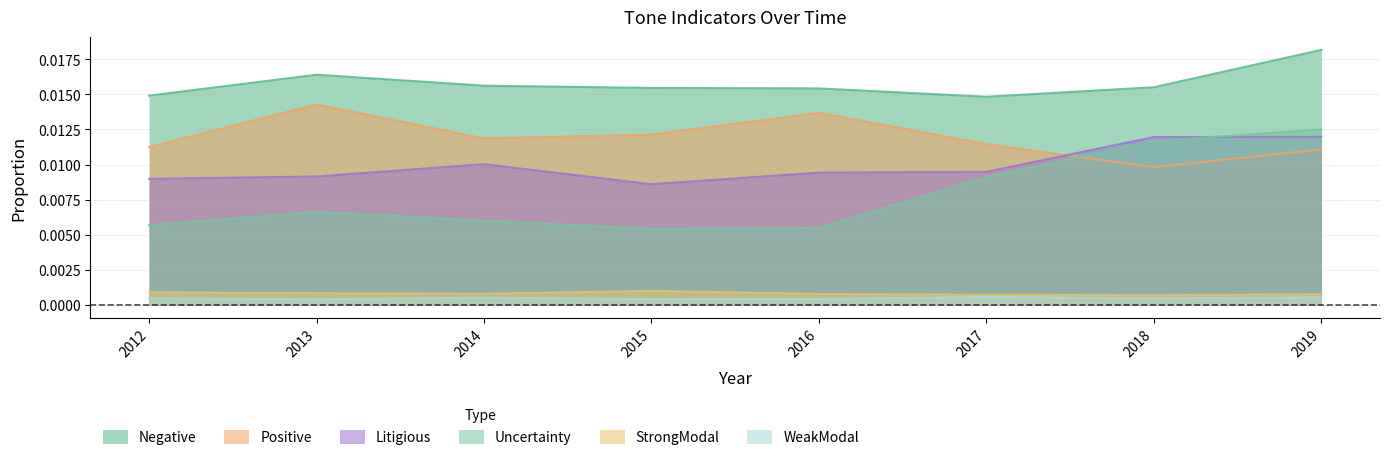

How many lines are shown in the chart?

6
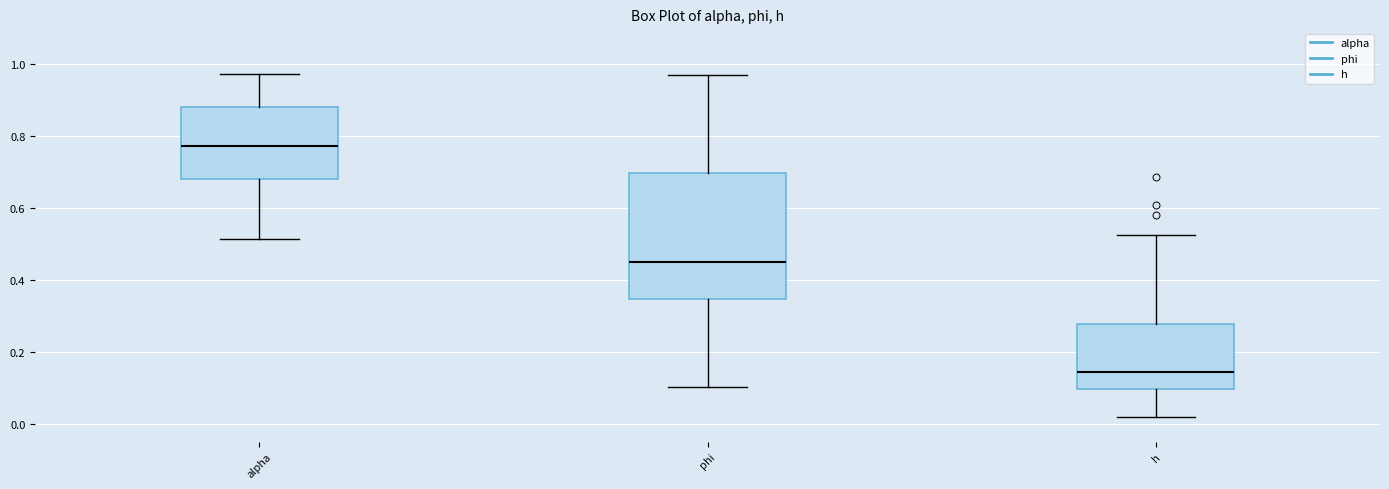

Where does the lower whisker of the box for phi end on the y-axis? The values are not printed on the chart, so give them approximately, as read against the axis.

0.10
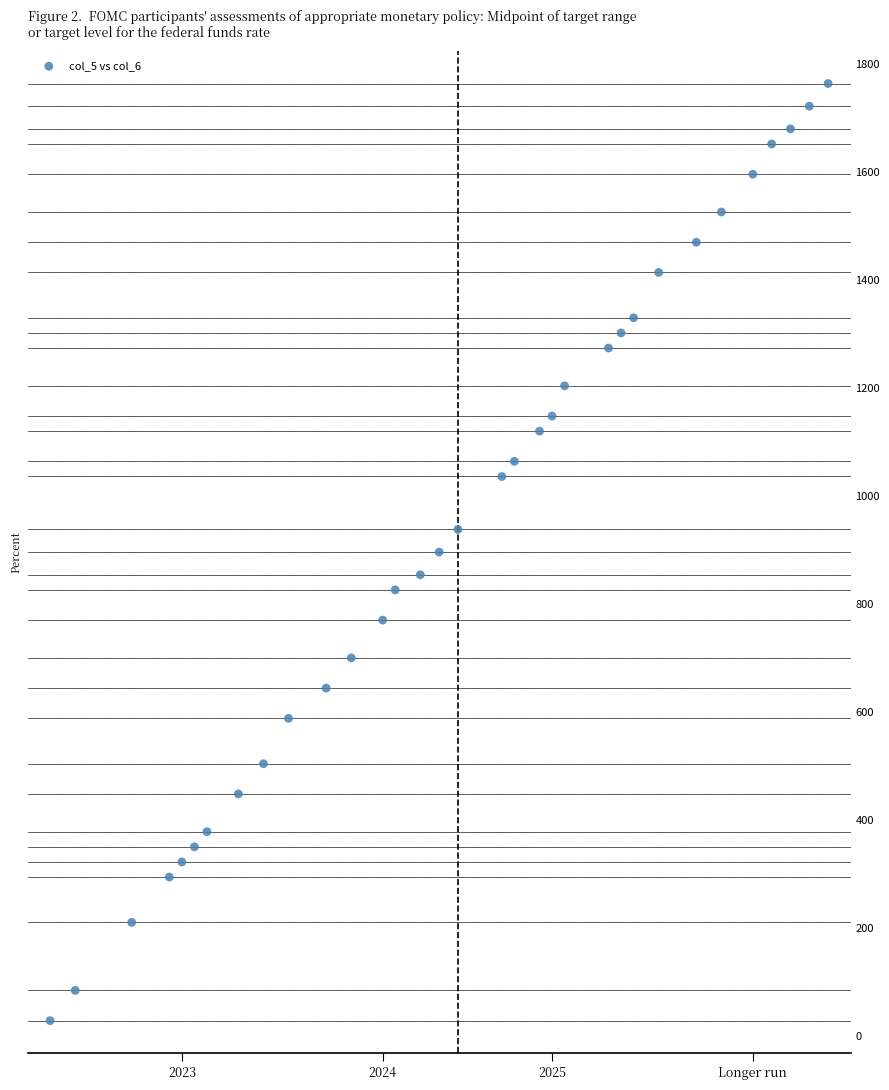

What is the range of X values (max minus min)?

1736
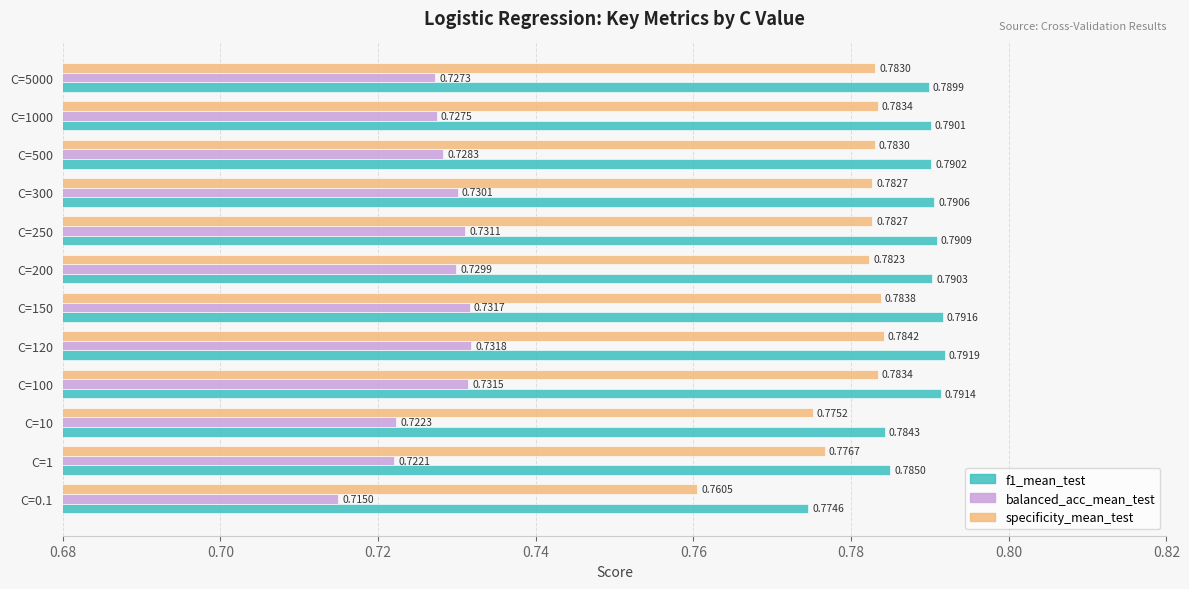

Which series changed the most between C=200 and C=300?

specificity_mean_test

_____

**What to do**: Repeat the records from the line containing "What is the" through the end, swapping "series" for "line" and keeping everything else the same. Leave the pictures out.

**Your response**:
What is the range of X values (max minus min)?

1736

Which line changed the most between C=200 and C=300?

specificity_mean_test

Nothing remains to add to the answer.